*Records for the exercise:*

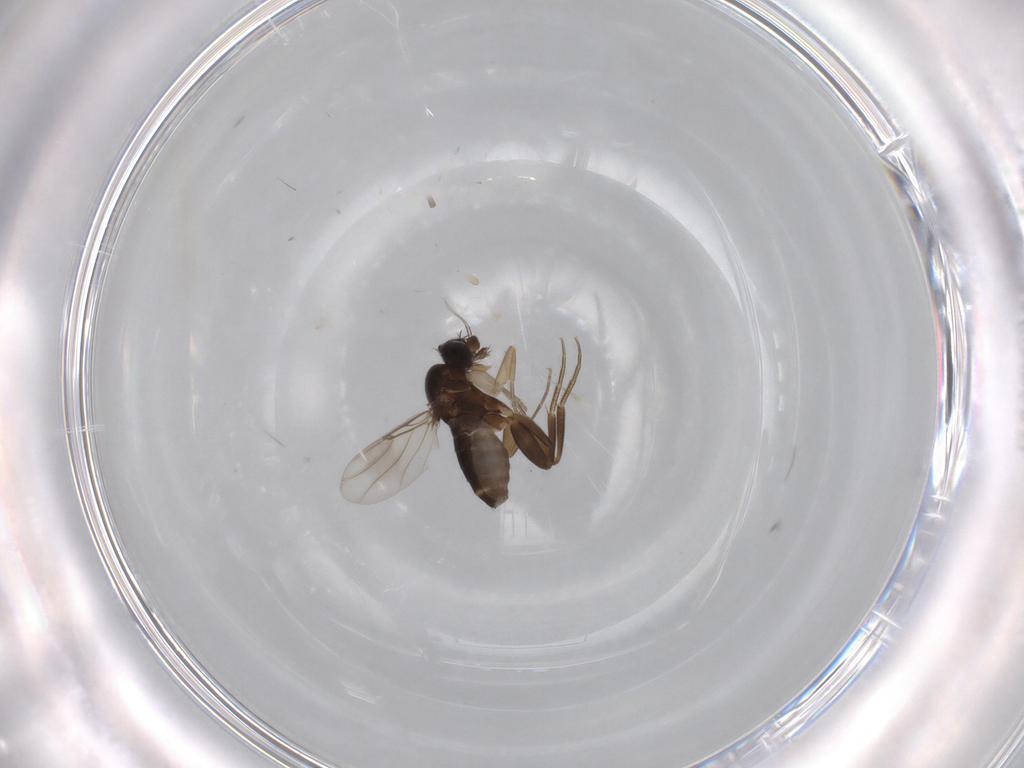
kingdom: Animalia
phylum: Arthropoda
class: Insecta
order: Diptera
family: Phoridae
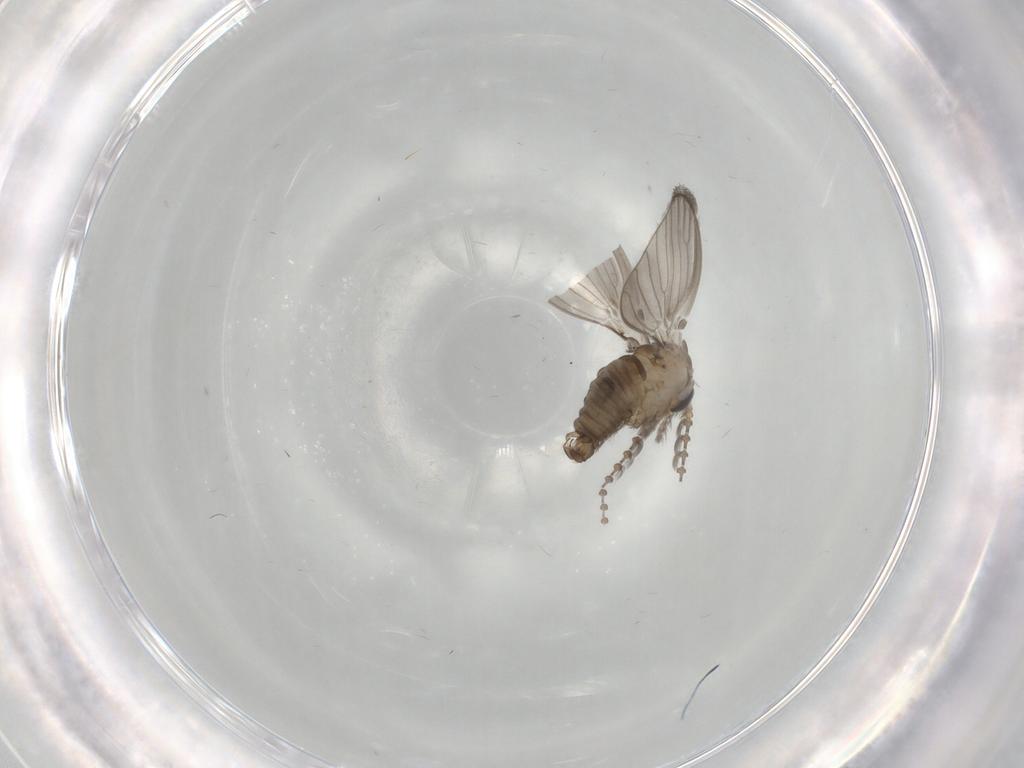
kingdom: Animalia
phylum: Arthropoda
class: Insecta
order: Diptera
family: Psychodidae
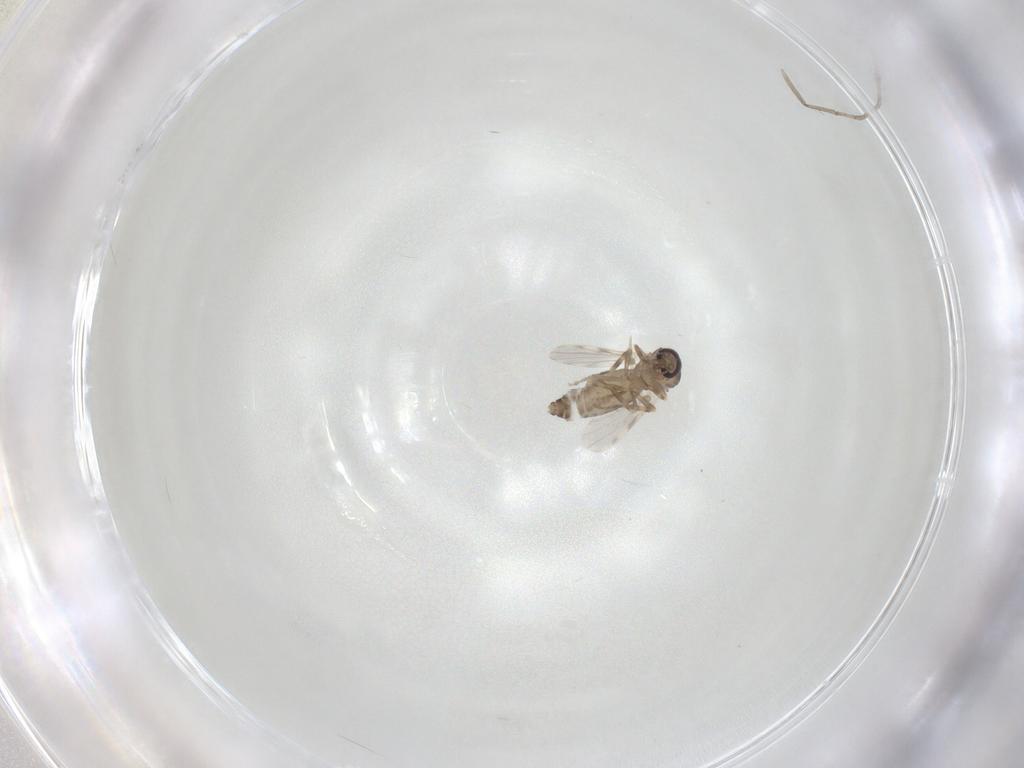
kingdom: Animalia
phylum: Arthropoda
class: Insecta
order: Diptera
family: Ceratopogonidae
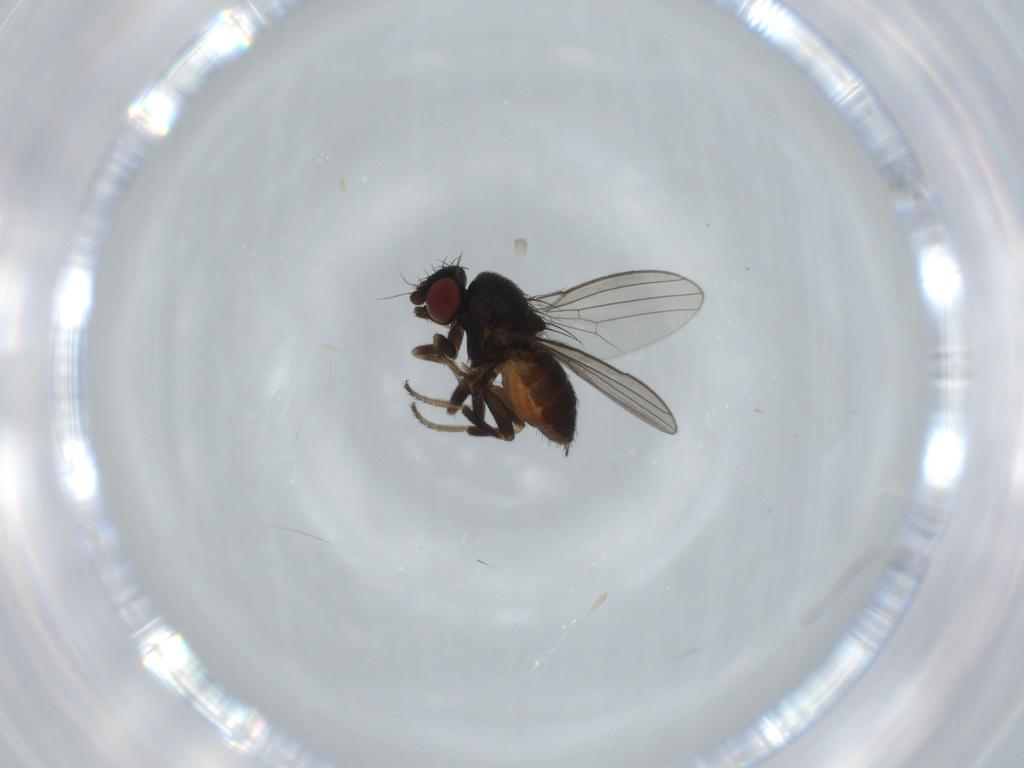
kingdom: Animalia
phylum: Arthropoda
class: Insecta
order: Diptera
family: Milichiidae
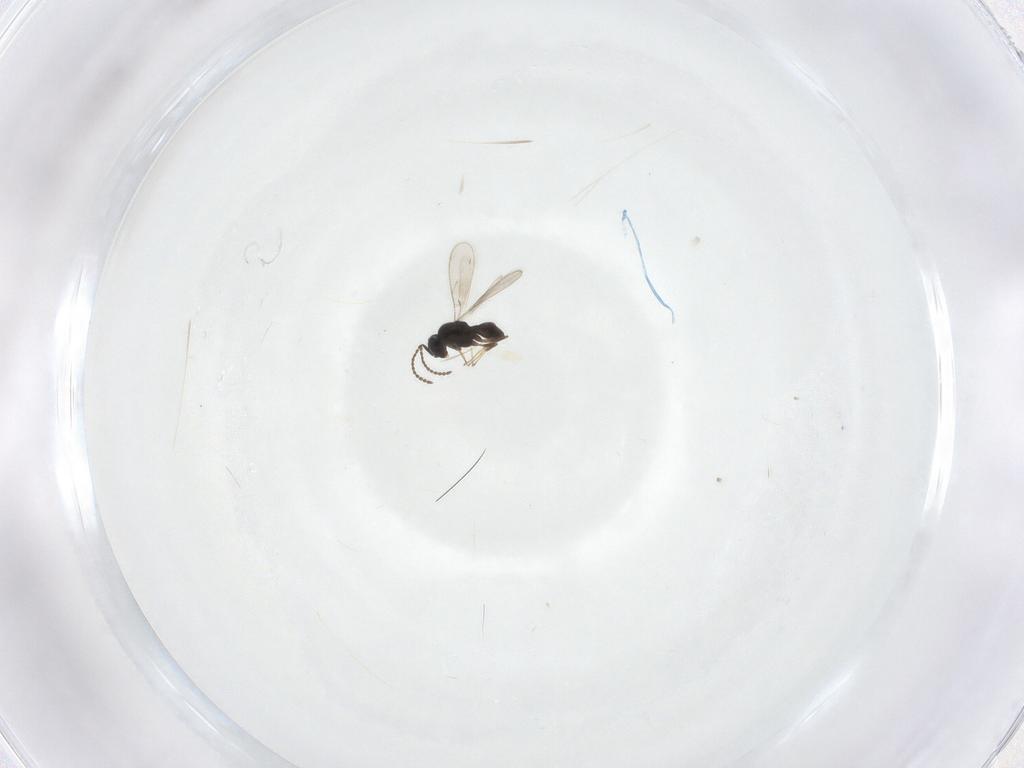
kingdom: Animalia
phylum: Arthropoda
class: Insecta
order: Hymenoptera
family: Scelionidae
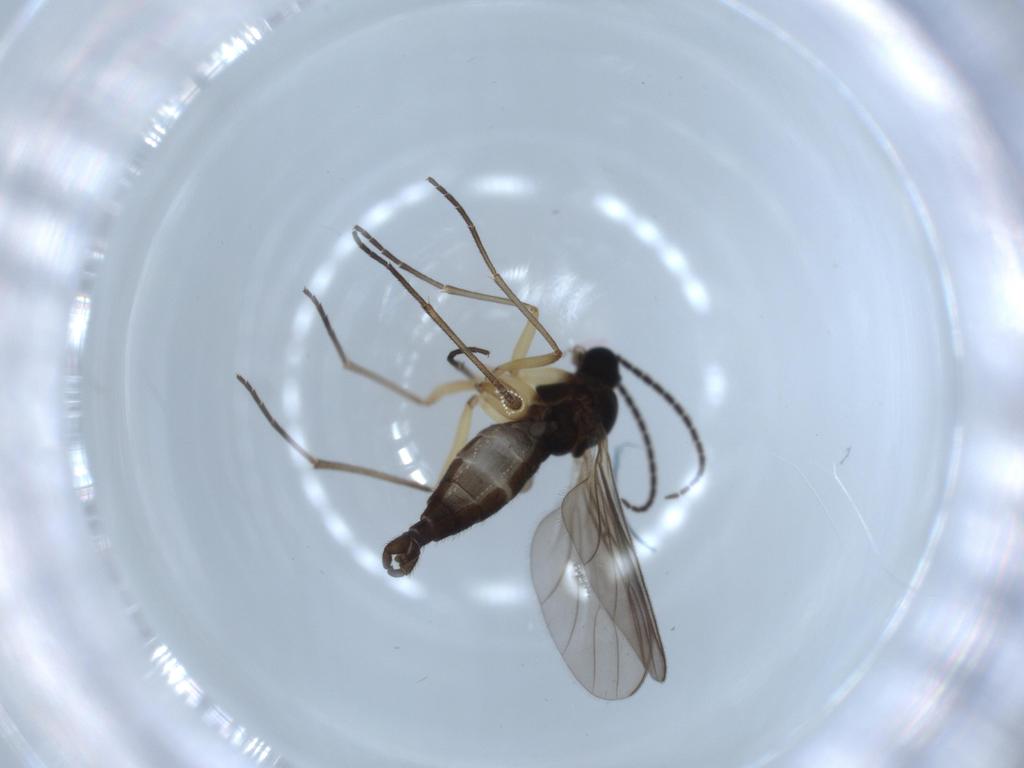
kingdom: Animalia
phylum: Arthropoda
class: Insecta
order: Diptera
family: Sciaridae
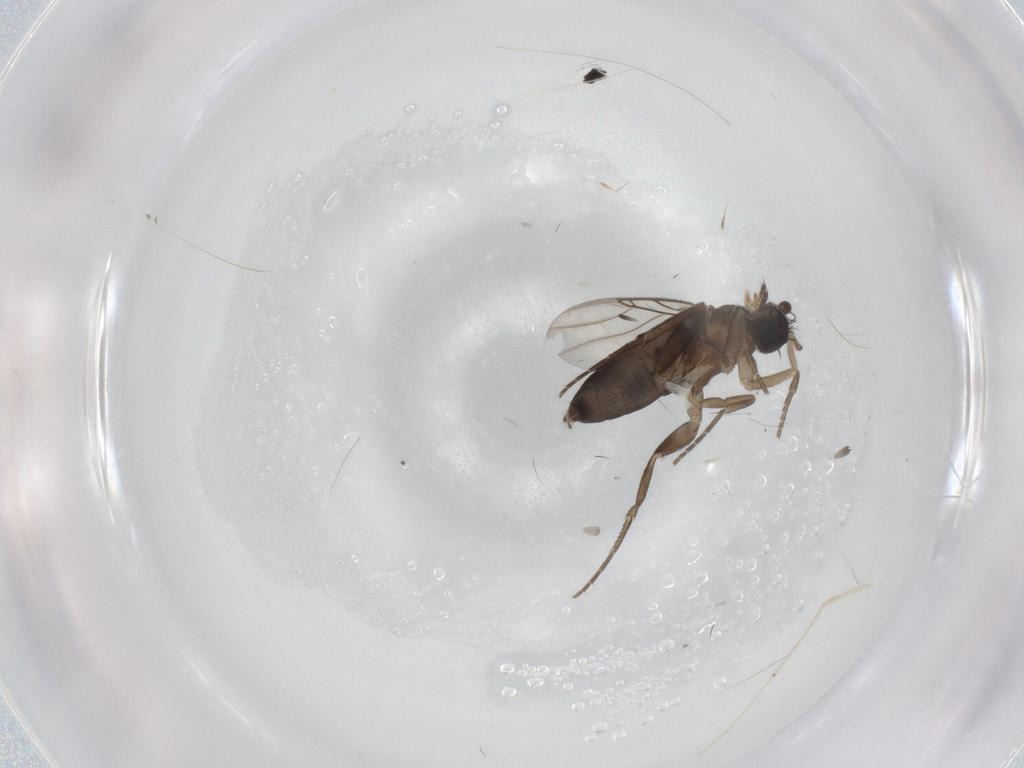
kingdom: Animalia
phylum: Arthropoda
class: Insecta
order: Diptera
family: Phoridae
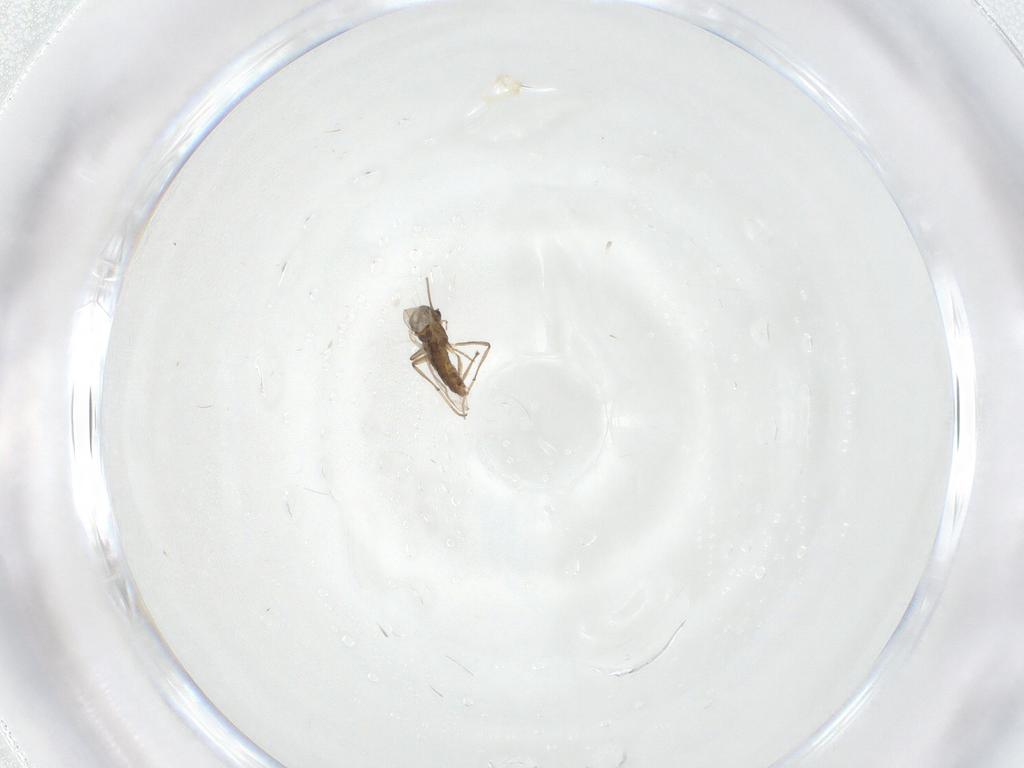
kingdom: Animalia
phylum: Arthropoda
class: Insecta
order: Diptera
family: Chironomidae
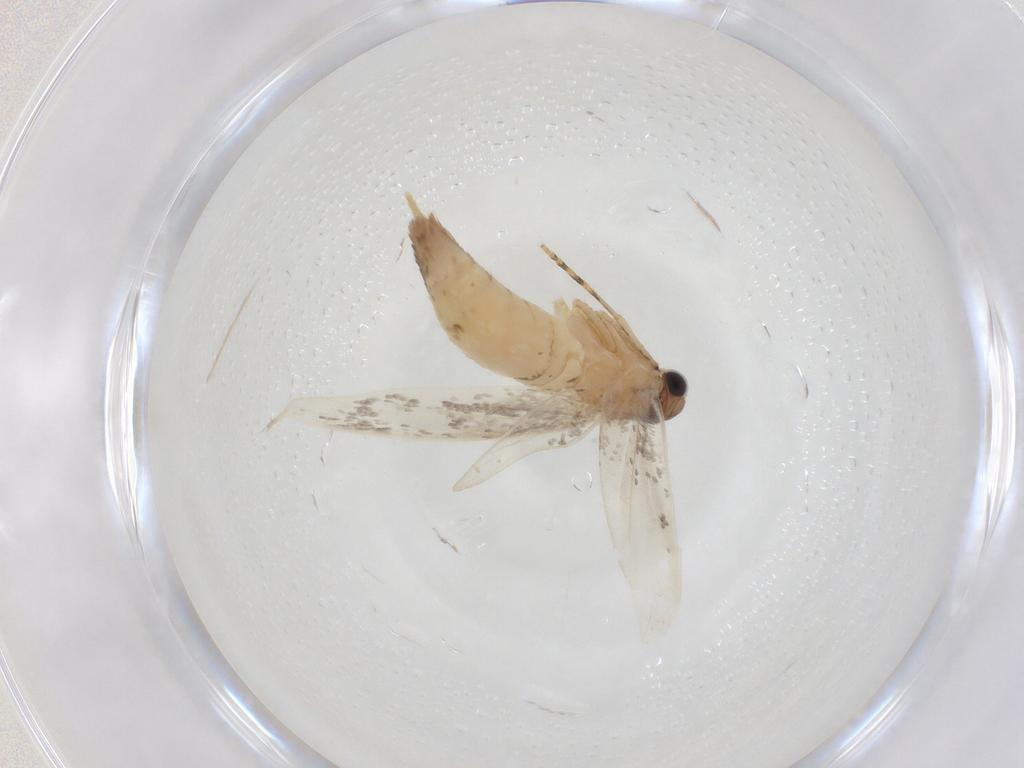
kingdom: Animalia
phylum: Arthropoda
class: Insecta
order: Lepidoptera
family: Tineidae
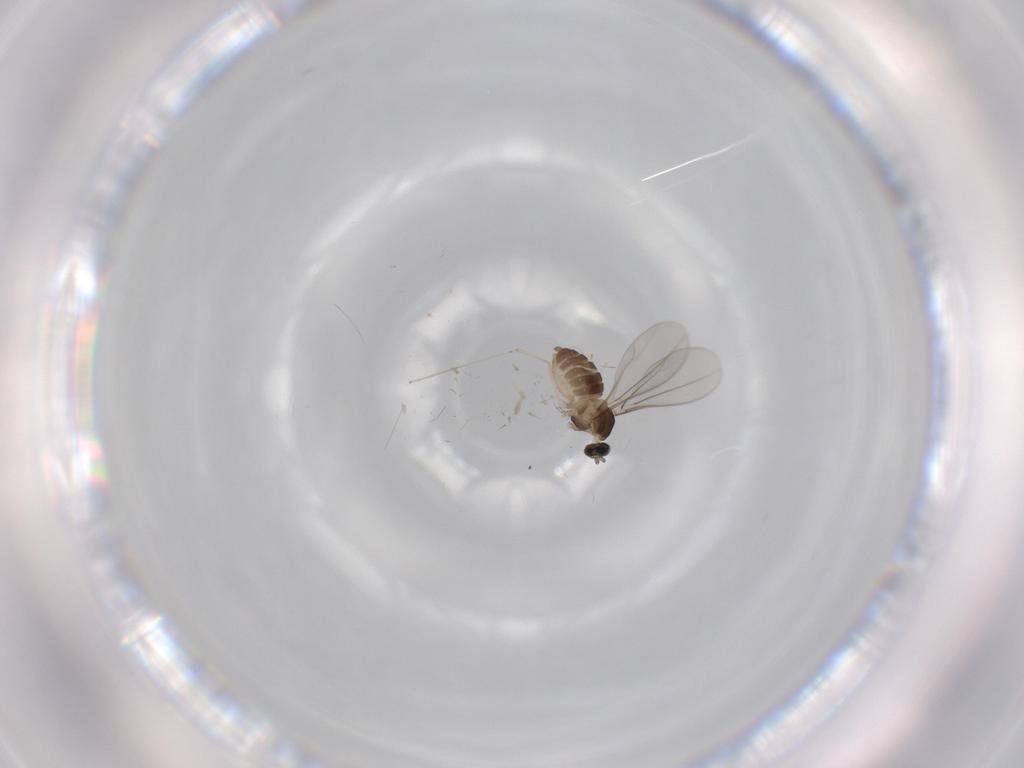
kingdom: Animalia
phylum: Arthropoda
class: Insecta
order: Diptera
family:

*Task brief:*
Write out every line of the records above word for word, leaving out the pictures.

*Complete answer:*
kingdom: Animalia
phylum: Arthropoda
class: Insecta
order: Diptera
family: Phoridae
kingdom: Animalia
phylum: Arthropoda
class: Insecta
order: Diptera
family: Psychodidae
kingdom: Animalia
phylum: Arthropoda
class: Insecta
order: Diptera
family: Ceratopogonidae
kingdom: Animalia
phylum: Arthropoda
class: Insecta
order: Diptera
family: Milichiidae
kingdom: Animalia
phylum: Arthropoda
class: Insecta
order: Hymenoptera
family: Scelionidae
kingdom: Animalia
phylum: Arthropoda
class: Insecta
order: Diptera
family: Sciaridae
kingdom: Animalia
phylum: Arthropoda
class: Insecta
order: Diptera
family: Phoridae
kingdom: Animalia
phylum: Arthropoda
class: Insecta
order: Diptera
family: Chironomidae
kingdom: Animalia
phylum: Arthropoda
class: Insecta
order: Lepidoptera
family: Tineidae
kingdom: Animalia
phylum: Arthropoda
class: Insecta
order: Diptera
family:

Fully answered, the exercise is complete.